79

Cuanto más se adentraba en mar abierto el Marea II, más fuerte soplaba el viento, convertido en un rugido, y más monstruosos eran los picos y valles del mar, con crestas de espuma que se les echaban encima como borrosas y grises cordilleras. Abbey dejó que Jackie se mantuviera al timón, agradecida por sus dotes de navegante. Jackie tenía pillado el truco de acometer cada ola en un ángulo de treinta grados, aumentar gradualmente la velocidad y cruzar la cresta mediante un viraje y un acelerón, seguido por una reducción de la potencia al hundirse hacia la base de la ola. A Abbey se le ponían los pelos de punta, pero parecía que a Jackie siempre le saliera bien.

—Mierda —exclamó Jackie, mirando hacia delante.

Estaba a punto de arrollarles una línea blanca, más alta que las demás; tan alta, que parecía despegada del mar, como una delirante nube baja. El barco se hundió en la sima anterior a una velocidad que daba náuseas, y quedó en un silencio inquietante al situarse al abrigo de la que se aproximaba. Después empezó a subir y se inclinó al erguirse frente a ellas la cara de la ola, con estrías de espuma.

—¡Más despacio! —gritó Abbey, perdiendo los nervios.

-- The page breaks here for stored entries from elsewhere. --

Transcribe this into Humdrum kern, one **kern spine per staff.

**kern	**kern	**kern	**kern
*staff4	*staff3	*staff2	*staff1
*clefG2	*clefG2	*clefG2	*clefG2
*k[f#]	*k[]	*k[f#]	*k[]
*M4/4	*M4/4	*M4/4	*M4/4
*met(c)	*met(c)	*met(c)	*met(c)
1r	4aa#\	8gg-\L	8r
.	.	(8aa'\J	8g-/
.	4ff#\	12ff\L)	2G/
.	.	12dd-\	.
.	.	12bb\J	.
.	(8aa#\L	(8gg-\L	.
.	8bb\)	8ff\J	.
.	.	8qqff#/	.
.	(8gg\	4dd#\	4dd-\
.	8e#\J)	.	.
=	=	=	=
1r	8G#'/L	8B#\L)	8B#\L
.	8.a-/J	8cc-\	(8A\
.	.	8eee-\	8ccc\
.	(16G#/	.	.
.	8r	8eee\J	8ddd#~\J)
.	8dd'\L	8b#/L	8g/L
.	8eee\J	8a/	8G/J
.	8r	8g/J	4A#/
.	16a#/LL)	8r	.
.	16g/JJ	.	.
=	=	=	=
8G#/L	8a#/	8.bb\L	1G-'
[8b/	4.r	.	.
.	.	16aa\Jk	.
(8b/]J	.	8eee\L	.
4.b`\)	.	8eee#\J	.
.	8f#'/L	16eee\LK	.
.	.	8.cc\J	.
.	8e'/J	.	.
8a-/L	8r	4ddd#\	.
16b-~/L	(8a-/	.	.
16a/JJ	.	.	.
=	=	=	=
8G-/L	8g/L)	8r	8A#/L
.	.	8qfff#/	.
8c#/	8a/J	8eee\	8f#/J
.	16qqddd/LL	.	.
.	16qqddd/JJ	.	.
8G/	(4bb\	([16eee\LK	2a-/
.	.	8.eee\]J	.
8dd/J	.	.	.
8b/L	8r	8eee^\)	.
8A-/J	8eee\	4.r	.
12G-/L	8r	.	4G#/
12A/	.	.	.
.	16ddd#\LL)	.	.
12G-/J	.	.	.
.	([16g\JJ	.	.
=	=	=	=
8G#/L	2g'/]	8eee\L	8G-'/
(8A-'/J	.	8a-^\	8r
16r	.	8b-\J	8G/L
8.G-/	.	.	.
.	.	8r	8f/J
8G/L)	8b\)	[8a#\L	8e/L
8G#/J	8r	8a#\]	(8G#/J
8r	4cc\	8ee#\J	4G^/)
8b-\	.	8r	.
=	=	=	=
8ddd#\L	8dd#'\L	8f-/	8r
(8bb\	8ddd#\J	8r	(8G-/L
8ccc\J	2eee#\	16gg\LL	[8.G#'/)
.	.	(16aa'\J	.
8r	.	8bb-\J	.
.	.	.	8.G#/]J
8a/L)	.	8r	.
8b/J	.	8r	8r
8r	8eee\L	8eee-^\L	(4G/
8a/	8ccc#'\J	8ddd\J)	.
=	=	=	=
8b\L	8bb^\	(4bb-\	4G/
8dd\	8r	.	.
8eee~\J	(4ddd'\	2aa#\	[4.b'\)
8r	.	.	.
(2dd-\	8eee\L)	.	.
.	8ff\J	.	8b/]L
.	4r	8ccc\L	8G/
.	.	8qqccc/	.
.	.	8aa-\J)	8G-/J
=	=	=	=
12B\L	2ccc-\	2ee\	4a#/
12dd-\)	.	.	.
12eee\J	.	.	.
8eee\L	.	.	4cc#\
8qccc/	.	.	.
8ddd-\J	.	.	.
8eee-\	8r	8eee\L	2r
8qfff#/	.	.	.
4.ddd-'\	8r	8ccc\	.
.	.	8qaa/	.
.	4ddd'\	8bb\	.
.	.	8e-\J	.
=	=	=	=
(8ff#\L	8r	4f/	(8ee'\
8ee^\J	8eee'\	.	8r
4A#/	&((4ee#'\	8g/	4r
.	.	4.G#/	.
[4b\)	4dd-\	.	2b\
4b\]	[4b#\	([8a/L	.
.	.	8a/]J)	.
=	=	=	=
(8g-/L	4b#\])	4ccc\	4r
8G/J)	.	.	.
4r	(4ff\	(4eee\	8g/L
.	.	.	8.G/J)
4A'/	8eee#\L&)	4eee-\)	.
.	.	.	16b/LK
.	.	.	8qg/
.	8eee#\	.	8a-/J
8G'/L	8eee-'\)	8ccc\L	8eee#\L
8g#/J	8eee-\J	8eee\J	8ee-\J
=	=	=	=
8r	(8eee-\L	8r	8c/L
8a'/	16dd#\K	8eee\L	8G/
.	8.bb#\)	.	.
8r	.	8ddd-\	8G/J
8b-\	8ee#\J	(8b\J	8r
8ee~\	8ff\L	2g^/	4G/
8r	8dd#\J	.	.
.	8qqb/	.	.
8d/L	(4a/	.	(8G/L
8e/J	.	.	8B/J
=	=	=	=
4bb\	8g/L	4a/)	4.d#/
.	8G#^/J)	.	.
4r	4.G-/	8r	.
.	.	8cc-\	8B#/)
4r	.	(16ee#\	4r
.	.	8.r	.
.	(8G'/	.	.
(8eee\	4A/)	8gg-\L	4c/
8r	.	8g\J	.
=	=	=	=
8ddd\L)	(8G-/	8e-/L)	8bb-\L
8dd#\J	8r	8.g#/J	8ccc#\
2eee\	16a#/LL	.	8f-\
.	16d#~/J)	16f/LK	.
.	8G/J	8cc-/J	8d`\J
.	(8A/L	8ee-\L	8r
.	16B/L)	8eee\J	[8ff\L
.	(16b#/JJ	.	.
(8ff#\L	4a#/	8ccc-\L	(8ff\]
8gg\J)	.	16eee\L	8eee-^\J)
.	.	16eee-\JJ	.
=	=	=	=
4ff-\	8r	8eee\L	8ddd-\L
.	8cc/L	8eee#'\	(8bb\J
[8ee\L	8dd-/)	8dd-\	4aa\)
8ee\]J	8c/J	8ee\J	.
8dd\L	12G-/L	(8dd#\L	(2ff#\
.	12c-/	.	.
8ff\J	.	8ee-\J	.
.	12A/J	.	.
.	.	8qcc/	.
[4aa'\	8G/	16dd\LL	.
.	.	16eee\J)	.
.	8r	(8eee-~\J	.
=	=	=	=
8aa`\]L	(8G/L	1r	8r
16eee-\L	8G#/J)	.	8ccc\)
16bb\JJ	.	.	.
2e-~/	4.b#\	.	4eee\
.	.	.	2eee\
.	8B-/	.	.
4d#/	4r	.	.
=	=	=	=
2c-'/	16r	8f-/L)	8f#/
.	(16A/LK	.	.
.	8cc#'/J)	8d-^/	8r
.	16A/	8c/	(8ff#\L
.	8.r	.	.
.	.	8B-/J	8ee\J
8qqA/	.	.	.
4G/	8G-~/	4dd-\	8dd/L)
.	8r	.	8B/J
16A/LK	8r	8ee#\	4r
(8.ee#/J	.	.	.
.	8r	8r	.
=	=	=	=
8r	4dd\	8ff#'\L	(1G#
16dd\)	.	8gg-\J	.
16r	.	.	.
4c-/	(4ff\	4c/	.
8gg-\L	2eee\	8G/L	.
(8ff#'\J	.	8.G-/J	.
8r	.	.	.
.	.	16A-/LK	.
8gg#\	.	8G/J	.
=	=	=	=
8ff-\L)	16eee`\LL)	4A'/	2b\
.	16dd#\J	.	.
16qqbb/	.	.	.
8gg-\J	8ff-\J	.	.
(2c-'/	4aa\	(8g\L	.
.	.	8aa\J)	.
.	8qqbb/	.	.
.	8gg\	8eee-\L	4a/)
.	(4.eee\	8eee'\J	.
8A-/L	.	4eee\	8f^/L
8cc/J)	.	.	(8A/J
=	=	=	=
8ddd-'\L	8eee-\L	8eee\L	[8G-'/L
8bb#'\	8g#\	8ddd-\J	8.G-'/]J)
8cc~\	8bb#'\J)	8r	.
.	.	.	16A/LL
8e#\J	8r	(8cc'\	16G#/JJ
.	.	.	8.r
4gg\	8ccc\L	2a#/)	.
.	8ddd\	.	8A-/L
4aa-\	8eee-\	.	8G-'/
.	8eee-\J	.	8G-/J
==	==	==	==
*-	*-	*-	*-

Jackie, sin hacerle caso, subió hasta tres mil revoluciones por minuto y giró el barco en una diagonal más pronunciada respecto a la ola por la que trepaba. De pronto apareció ante ellas la cresta de espuma, con un fuerte siseo, un muro de agua que se desmoronaba, y justo cuando se clavaba en ella la proa del barco, Jackie giró bruscamente el timón. El agua salada rugió al romperse en la proa, y al correr por la cubierta chocó contra las ventanillas de la cabina y salió arrojada al espacio; el barco tembló, vaciló como si fuera a ser volcado y rugió al quedar libre, inclinarse hacia abajo y empezar a bajar. Jackie redujo inmediatamente la potencia casi hasta punto muerto, y dejó que la gravedad guiase el barco hacia el próximo seno.

—Delante hay otra —dijo Abbey—, aún más grande.

—Ya la veo —murmuró Jackie.

Aceleró y trepó por la cara de la ola, hasta superar su cresta —con todo el barco protestando por el esfuerzo— y hundirse de nuevo. Una tras otra se enfrentaron a la enorme serie de olas, montañas de agua que desfilaban hacia ninguna parte. Cada vez, Abbey estaba segura de que se hundirían, pero cada vez el barco se quitaba el agua de encima y se ponía derecho para, tras la bajada, reemprender desde cero el aterrador proceso.

—¡Caray! ¿Y esto lo has aprendido trabajando en el barco de tu padre?

—En invierno salíamos a pescar más lejos de Monhegan, y nos pilló más de una del noreste. Tampoco es para tanto.

Aunque Jackie intentara hablar con serenidad, Abbey no se dejó engañar. Pensó en su padre, tan sobreprotector que nunca la había dejado pilotar su barco. Estaba enferma de preocupación por él, esposado a la baranda en medio del mar con un psicópata de esa calaña… Su plan era una locura; de hecho, ni siquiera era un plan. ¿Rendirse? ¿Y luego? Pues claro que los mataría a todos. Era su intención. ¿Qué se creía, que podría disuadirlo? ¿Y si hacía una llamada de emergencia a la guardia costera? Él la oiría, y mataría a su padre; y aunque no lo matase, la guardia costera no se aventuraría con aquel tiempo.

Algo se le tenía que ocurrir.

De pronto el canal setenta y dos reprodujo una voz rasposa—: Papá se ha despertado. ¿Lo quieres saludar?